26. What Is Photodynamic Therapy?
• The FDA has approved the use of PDT for certain types of
cancer that are found just under the skin or in the lining of
certain organs.
• This is because PDT can only pass through a limited tissue
depth.
• Cancer types that may be treated with PDT are cancer of the
esophagus, non-small cell lung cancer, and a precancerous skin
lesion (actinic keratosis).
• PDT may have fewer side effects than other treatments.

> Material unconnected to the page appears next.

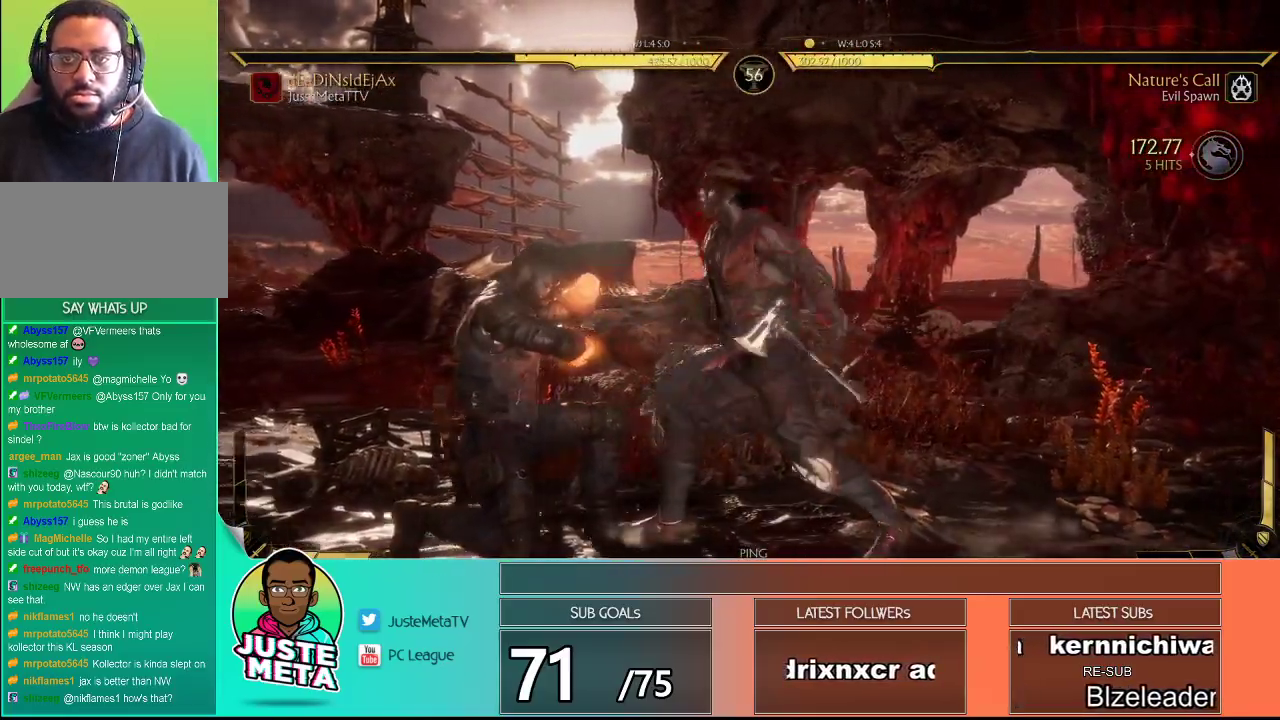
{"buttons": [], "left_stick": "down", "events": [[100, "R2", "up"], [100, "left_stick", "down-right"], [117, "SQUARE", "down"], [233, "SQUARE", "up"], [333, "R2", "down"], [333, "left_stick", "down"], [483, "R2", "up"]]}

It can
also be used again and again at the same site if needed.

27. What Is Photodynamic Therapy?
• Major side effects of PDT are sensitivity to light and swelling at
the treatment site.
• Both the eyes and skin are affected by light sensitivity.
• This may last up to 3 months after treatment.
• Swelling can cause pain.
• The swelling also may make it hard to swallow or breathe,
depending on the location of treatment.

28. What Is Photodynamic Therapy?
• Other side effects may occur.
• They depend on the area being treated.
• A small amount of damage may also occur in healthy tissue.
• As each person's health profile and diagnosis are different, so is his
or her reaction to treatment.
• Side effects may be severe, mild, or absent.

29. What Cancers May Be Treated With
Laser Therapy?
• Lasers are used in surgery for certain types of cancer because these
often have a special requirement that only lasers can meet. For
instance, the laser can reach a hard to treat area, apply heat, or cut
only a very small area: They may be used for:
• Vocal cords, Esophagus, Cervix, Skin, Lung, Vagina, Vulva

30. What Cancers May Be Treated With
Laser Therapy?
• Laser surgery is also used for palliative surgery in people with
cancer.
• Palliative surgery can help the person feel better and more
comfortable or function better even though the surgery may not
treat the cancer.
• An example of this type of surgery may involve removing a growth
that is making it hard for a person to eat.

31. Positive Aspects Of Laser Treatment
• Lasers are more precise and exact than blades (scalpels). For
instance, the tissue near a laser cut (incision) is not affected
since there is little contact with skin or other tissue.
• The heat produced by lasers helps clean (sterilize) the edges
of the body tissue that it’s cutting, reducing the risk of
infection.
• Since laser heat seals blood vessels, there is less bleeding,
swelling, pain, or scarring.

32. Positive Aspects Of Laser Treatment
• Operating time may be shorter.
• Laser surgery may mean less cutting and damage to healthy
tissues (it can be less invasive). For example, with fiber
optics, laser light can be directed to parts of the body through
very small cuts (incisions) without having to make a large
incision.
• More procedures may be done in outpatient settings.
• Healing time is often shorter.

33. Limitations Of Laser Treatment
• Not many doctors and nurses are trained to use lasers.
• Laser equipment costs a lot of money and is bulky compared with the
usual surgical tools used. But advances in technology are slowly
helping reduce their cost and size.
• Strict safety precautions must be followed in the operating room when
lasers are used. For example, the entire surgical team and the patient
must wear eye protection.
• The effects of some laser treatments may not last long, so they might
need to be repeated. And sometimes the laser cannot remove all of the
tumor in one treatment, so treatments may need to be repeated.